Change the cloud from water to ice

clwp = 0. * np.ones_like(play)  # in-cloud liquid water path (g/m2)
ciwp = 50 * np.ones_like(play)   # in-cloud ice water path (g/m2)
reic = 15. * np.ones_like(play)  # Cloud ice particle effective size (microns)

#  Call the Monte Carlo Independent Column Approximation (McICA, Pincus et al., JC, 2003)
(cldfmcl, ciwpmcl, clwpmcl, reicmcl, relqmcl, taucmcl) = \
    rrtmg_lw.climlab_mcica_subcol_lw(
                ncol, nlay, icld,
                permuteseed, irng, play,
                cldfrac, ciwp, clwp, reic, relq, tauc)

# Call the RRTMG_LW driver and output the upwelling LW flux
(olr_sr, uflx, dflx, hr, uflxc, dflxc, hrc, duflx_dt, duflxc_dt) = \
            rrtmg_lw.climlab_rrtmg_lw(ncol, nlay, icld, ispec, idrv,
                 play, plev, tlay, tlev, tsfc,
                 h2ovmr, o3vmr, co2vmr, ch4vmr, n2ovmr, o2vmr,
                 cfc11vmr, cfc12vmr, cfc22vmr, ccl4vmr, emis,
                 inflglw, iceflglw, liqflglw, cldfmcl,
                 taucmcl, ciwpmcl, clwpmcl, reicmcl, relqmcl,
                 tauaer)
print(uflx)

produces

[[390.0993433  375.88912721 365.99472965 357.08147831 348.80377104
  341.07153179 333.97172557 319.82028378 297.58354407 275.39583782
  265.17421804 258.84306736 254.28963431 250.11499435 246.20455494
  242.55139767 239.17104936 236.05032037 233.17039297 230.52254908
  228.0927947  225.87083026 223.827967   221.94192292 220.17919277
  218.53032198 216.9706734  215.40915488 213.85137695 212.02525401
  210.32048901]]

Hi Brian, Thanks for the info!

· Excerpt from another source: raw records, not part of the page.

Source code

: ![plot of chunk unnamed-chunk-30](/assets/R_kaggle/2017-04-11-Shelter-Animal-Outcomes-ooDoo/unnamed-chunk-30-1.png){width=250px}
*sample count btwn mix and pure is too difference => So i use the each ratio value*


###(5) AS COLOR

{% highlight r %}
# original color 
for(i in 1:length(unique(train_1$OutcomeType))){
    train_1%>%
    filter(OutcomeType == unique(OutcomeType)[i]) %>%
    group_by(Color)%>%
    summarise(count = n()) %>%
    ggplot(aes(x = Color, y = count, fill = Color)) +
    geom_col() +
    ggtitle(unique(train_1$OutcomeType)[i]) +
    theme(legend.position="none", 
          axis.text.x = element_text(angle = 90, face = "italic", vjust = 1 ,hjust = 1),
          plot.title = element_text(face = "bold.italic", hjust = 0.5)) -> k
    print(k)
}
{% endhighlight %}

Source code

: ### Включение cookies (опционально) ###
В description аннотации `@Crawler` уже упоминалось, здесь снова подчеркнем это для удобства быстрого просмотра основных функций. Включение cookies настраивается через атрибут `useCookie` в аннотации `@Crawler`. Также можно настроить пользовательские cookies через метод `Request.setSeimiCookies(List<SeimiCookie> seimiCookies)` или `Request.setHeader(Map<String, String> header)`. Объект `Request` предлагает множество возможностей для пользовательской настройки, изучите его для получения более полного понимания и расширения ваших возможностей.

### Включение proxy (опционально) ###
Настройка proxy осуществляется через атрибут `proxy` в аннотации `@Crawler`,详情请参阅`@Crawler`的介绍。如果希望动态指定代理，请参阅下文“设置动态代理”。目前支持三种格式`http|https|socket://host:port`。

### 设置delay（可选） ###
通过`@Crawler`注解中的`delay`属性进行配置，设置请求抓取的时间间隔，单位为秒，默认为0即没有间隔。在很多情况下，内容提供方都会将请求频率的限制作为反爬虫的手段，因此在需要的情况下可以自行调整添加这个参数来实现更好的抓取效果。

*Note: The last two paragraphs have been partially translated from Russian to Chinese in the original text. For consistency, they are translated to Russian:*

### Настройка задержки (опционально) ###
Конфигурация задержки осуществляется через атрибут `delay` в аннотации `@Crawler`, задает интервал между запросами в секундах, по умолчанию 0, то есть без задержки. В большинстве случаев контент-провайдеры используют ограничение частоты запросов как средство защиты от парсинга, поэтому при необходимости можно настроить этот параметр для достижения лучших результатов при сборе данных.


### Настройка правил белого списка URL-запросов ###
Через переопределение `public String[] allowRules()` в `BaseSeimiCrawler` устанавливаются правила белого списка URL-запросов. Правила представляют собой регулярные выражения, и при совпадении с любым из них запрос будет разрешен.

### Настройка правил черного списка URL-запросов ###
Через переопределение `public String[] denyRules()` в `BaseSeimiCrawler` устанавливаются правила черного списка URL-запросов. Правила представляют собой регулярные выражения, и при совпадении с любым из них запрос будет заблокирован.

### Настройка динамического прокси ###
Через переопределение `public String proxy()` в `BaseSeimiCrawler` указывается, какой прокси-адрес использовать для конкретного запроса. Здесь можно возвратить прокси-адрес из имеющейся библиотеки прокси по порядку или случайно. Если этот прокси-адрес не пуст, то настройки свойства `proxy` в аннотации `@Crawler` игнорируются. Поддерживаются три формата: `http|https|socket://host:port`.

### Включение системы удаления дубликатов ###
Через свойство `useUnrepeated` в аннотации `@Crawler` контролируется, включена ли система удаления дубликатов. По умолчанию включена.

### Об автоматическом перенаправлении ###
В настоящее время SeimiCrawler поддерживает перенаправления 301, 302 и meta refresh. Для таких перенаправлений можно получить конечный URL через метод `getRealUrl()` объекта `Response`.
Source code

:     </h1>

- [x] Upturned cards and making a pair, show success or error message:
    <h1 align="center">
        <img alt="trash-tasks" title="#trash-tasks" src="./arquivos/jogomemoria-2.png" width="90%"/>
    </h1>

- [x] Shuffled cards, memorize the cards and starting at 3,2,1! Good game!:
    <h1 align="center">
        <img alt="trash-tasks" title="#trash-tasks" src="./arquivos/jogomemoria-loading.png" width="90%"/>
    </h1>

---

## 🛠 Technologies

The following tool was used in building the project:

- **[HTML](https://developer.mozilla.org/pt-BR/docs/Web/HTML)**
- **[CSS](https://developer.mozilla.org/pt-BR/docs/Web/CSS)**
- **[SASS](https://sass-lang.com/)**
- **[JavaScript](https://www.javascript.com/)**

I output ciwp and reic from CAM3. Maybe there exist some difference (maybe unit) in the cloud information needed for CAM3 radiation scheme (CAMRT) and RRTMG. I will take a further look at the cloud information.

lizhuo1108 commented 4 months ago

Hi All,

I checked the code of RRTMG and I found the reason why it crashed when the effective radius becomes very large. For the source code: climlab_rrtmg/rrtmg_sw/rrtmg_sw_v4.0/gcm_model/src/rrtmg_sw_cldprmc.f90

Line 182-183: elseif (iceflag .eq. 1) then if (radice .lt. 13.0_rb .or. radice .gt. 130._rb) stop &

When the iceflag (iceflglw) is set to 1 and the radius is unreasonably large (> 130) or small (<13), the RRTMG will be forced to stop and crash. A remind for other users: when you give the information of the effective ice radius (radice) to RRTMG, please check your input radice and make sure that the radice is within this range, otherwise RRTMG will crash! Same is for other two options (iceflag=2 and 3).

Li

brian-rose commented 4 months ago

When the iceflag (iceflglw) is set to 1 and the radius is unreasonably large (> 130) or small (<13), the RRTMG will be forced to stop and crash. A remind for other users: when you give the information of the effective ice radius (radice) to RRTMG, please check your input radice and make sure that the radice is within this range, otherwise RRTMG will crash! Same is for other two options (iceflag=2 and 3).

This is useful info! This package doesn't have any actual "documentation" but it might be helpful at least to put this into comments in the Python wrapper code.